Solved – all Cross-Validation results be higher than the result on the test dataset

boostingcartcross-validation

Sorry, I'm not an expert and my question could be fundamentally wrong.
I've read this interesting question because I also was wondering whether to train the model again after cross-validation.

Now, after boosting regression trees with this library over 4/5 of the training set, I'm doing a 5-fold CV against a particular objective function.

After re-training on the whole training dataset, I use that final model to predict the binary classification of the test dataset. I'm a bit surprised to see that the evaluation metric for the test set is significantly worse than expected from the validation results.

Do you have any suggestions about what could be going wrong?

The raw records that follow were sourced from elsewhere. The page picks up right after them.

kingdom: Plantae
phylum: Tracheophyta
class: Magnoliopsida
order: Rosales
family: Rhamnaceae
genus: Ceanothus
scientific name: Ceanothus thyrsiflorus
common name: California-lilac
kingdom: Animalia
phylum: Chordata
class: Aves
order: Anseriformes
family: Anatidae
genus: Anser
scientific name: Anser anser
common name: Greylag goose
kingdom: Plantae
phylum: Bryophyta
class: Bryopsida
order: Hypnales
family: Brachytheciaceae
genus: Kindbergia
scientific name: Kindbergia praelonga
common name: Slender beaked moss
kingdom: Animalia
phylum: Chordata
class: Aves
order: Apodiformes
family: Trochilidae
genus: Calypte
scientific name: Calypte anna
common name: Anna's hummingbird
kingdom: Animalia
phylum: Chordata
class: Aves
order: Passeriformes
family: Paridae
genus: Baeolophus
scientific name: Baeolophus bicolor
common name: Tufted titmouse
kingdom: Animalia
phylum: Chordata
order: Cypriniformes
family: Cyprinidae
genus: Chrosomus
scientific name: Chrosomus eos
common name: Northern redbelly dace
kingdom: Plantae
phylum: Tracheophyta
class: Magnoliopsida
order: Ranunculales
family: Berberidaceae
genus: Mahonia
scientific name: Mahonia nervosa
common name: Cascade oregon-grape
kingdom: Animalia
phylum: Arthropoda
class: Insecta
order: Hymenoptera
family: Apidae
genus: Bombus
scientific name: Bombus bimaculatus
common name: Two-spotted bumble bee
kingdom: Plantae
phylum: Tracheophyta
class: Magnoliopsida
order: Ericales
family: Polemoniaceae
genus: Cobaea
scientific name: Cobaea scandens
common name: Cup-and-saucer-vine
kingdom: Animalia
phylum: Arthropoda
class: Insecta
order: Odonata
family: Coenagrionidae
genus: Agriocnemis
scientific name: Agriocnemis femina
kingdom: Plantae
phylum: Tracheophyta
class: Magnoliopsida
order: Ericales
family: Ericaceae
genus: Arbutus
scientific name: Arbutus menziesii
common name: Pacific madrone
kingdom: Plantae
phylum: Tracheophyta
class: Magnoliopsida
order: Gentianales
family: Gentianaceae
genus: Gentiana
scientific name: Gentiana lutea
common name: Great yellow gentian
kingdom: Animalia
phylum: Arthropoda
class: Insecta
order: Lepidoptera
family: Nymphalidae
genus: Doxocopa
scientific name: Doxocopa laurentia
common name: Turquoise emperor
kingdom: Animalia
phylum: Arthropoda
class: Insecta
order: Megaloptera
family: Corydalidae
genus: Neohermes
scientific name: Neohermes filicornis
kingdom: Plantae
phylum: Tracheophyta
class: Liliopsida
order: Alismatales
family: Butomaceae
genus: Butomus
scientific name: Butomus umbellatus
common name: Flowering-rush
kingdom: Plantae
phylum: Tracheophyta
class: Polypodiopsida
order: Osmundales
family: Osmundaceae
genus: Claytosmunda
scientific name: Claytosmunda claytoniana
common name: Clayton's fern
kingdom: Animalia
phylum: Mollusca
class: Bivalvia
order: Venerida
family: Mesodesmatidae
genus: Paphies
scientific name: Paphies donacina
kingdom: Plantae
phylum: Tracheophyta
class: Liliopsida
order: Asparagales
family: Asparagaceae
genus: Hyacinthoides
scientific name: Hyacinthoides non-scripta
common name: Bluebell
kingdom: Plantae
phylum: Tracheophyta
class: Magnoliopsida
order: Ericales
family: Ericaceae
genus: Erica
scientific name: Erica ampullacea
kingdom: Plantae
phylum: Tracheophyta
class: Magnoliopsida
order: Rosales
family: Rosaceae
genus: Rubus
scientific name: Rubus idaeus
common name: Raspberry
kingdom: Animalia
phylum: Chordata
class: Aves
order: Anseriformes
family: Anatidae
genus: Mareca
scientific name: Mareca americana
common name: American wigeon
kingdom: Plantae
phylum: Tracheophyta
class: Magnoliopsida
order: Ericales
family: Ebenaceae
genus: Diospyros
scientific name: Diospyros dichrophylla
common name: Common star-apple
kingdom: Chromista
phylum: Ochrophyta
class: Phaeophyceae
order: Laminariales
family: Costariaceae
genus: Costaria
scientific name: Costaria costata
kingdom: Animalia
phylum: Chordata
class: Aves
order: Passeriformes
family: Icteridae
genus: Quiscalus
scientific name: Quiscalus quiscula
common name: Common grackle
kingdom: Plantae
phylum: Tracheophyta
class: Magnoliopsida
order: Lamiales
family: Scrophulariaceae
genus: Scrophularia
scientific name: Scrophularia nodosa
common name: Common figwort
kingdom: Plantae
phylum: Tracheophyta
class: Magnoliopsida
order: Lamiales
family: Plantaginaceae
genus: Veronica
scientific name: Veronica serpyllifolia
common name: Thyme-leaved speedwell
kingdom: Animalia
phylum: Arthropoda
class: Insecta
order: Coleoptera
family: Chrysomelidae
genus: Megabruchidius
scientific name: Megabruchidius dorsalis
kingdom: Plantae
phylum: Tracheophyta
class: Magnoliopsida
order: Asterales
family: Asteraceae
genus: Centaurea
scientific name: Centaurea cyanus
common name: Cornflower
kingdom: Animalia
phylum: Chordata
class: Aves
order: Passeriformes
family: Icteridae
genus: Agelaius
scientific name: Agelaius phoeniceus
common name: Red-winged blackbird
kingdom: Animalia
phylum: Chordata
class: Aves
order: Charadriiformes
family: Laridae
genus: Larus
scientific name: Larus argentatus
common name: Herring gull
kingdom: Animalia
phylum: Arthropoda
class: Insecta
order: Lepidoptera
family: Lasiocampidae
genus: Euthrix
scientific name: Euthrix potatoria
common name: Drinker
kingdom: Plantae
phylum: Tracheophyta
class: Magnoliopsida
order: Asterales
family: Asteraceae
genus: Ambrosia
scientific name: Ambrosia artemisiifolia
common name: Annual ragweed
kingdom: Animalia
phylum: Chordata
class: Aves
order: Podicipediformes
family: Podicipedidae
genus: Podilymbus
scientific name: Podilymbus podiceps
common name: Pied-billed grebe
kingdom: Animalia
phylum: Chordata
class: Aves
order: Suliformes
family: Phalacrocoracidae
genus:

My second (maybe related) question is why does increasing the rounds of boosting result in worse predictions?

Best Answer

My second (maybe related) question is why does increasing the rounds of boosting result in worse predictions?

Yes this is most probably related: boosting re-weights models based on their performance, so any kind of performance measurement that is done during the weighting process is part of the model training, and not independent of the training data.

That is, I assume the cross validation you refer to is part of the boosting - if you are talking of cross validation of 5 completely trained boosted models we'll have to dig deeper for the reason.


In general, if cross validation is consistently and significantly (do you have enough test cases to actually distinguish cross validation and test results in a statistically sound fashion?) too optimistic, this is a sign that there is some problem in the cross validation procedure. Maybe the most typical problem is a data leak between testing and training cases.

Such a leak can e.g. happen if the data is clustered/hierarchical. I.e., something like (almost) repeated measurements (or any other confounding factor that links some cases more closely together than other cases - for my data usually many measurements of one patient or measurements of solutions from the same stock solution or measurements taken at the same day, ...), and the test data are new clusters.

One way of dealing with that is to make sure the splitting for the cross validation happens at the highest level of this data hierarchy. Many off-the-shelf classifiers do not offer this. In that case, it may be better to stay away from aggressively optimizing methods (such as boosting), as they tend to overfit badly. A symptom of that would be that the internal performance estimate of the boosting algorithm is much overoptimistic compared already with the cross validation.
The other option would be to implement random forest / boosting from cart + a resampling procedure that obeys the data structure.


Update 2: what to do with clustered data?

So far, I have worked with data where knowledge about the data generating process and the application allows to identify possible important causes of clustered data structure (e.g. patient data may be subject to between-patient-variance) - you can deal with this type of clustering as described above.

In addition, you may try to do a cluster analysis to see whether there are groups within the data. Such a finding may influence the choice of model. However, unless you can trace the clusters to some "cause" (e.g. data turns out to be grouped by day, individual, or the like, I'm not sure how to deal with that in the validation: splitting by groups found within the data is everything but independent. Yet it may be worth while to check how the predictive ability deteriorates for (ehich) out-of-training groups of the data.